Limitations and Future Direction

In our previous and present studies, we used the hippocampal pyramidal cell of male mice only. Recently in the clinical and experimental studies, it is discussed about the gender-dependent difference of the brain injury. They reported that the male neonates were more susceptible to the damages related to brain ischemia, resulting in more severe neurological outcome compared to females (Cikla et al. 2016; Hill and Fitch 2012; Uluç et al. 2013). Thus, our results might be different if we had used female mice and for the future prospection, we should consider about the ‘gender specificity in PostC.’

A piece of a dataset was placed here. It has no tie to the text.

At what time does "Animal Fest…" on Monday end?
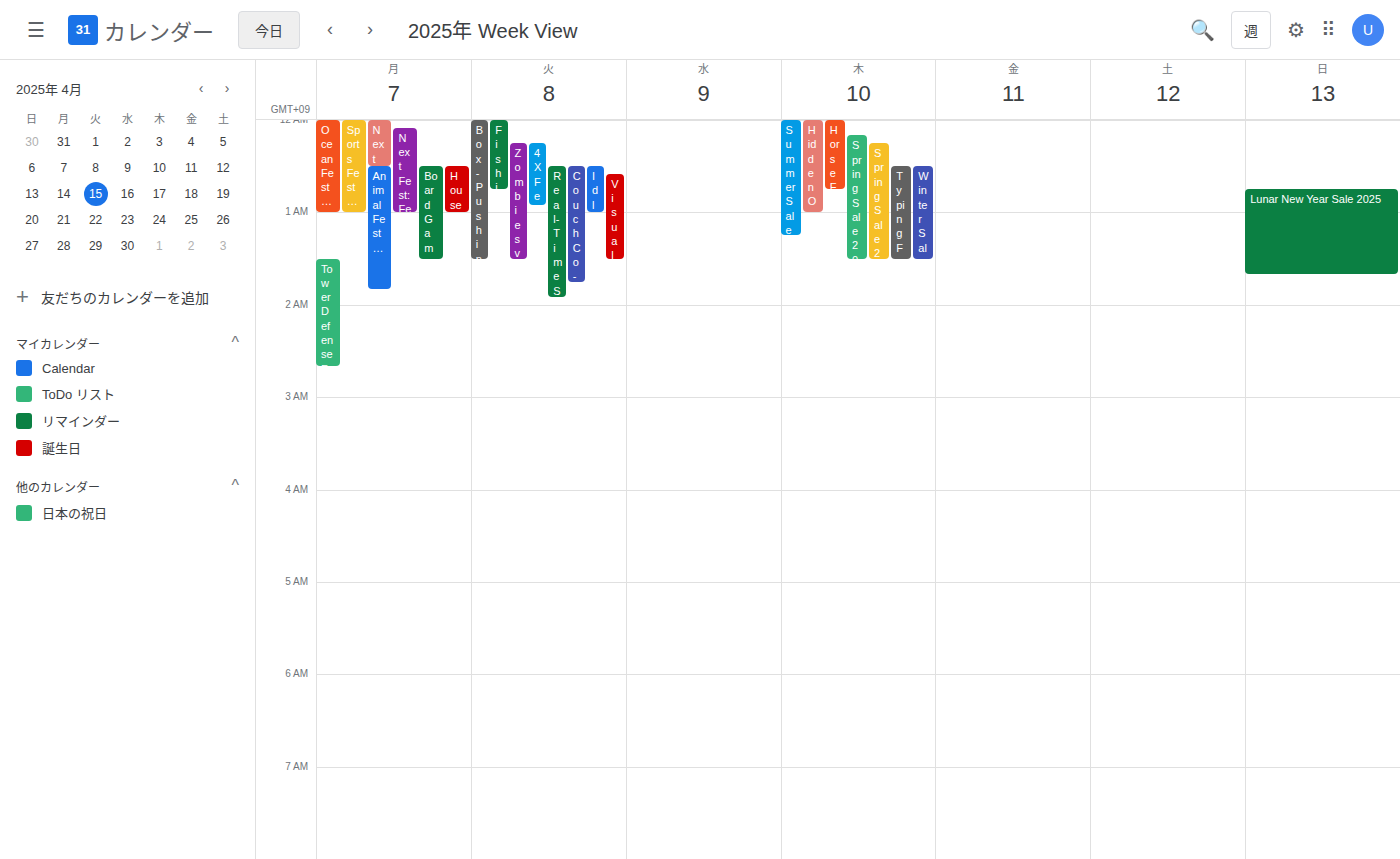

In our laboratory, ‘Safe pharmacological PostC’ represents our central concern for achieving clinical application. Diazoxide as the opener of the mito-KATP channel is unsuitable because of its toxic side effects (Kumar et al. 1976), while in our previous study, Furuta et al. reported on the neuroprotective mechanisms of melatonin-induced pharmacological PostC (Furuta et al. 2022) and melatonin could be a new candidate for pharmacological PostC without side effects. Thus, as future directions, in vitro and in vivo studies are needed to explore methods of delivering melatonin to the brain, such as catheterization of middle cerebral artery occlusion models. In addition, it is also necessary to find other PostC-like neuroprotective and less toxicity chemical compounds or drugs.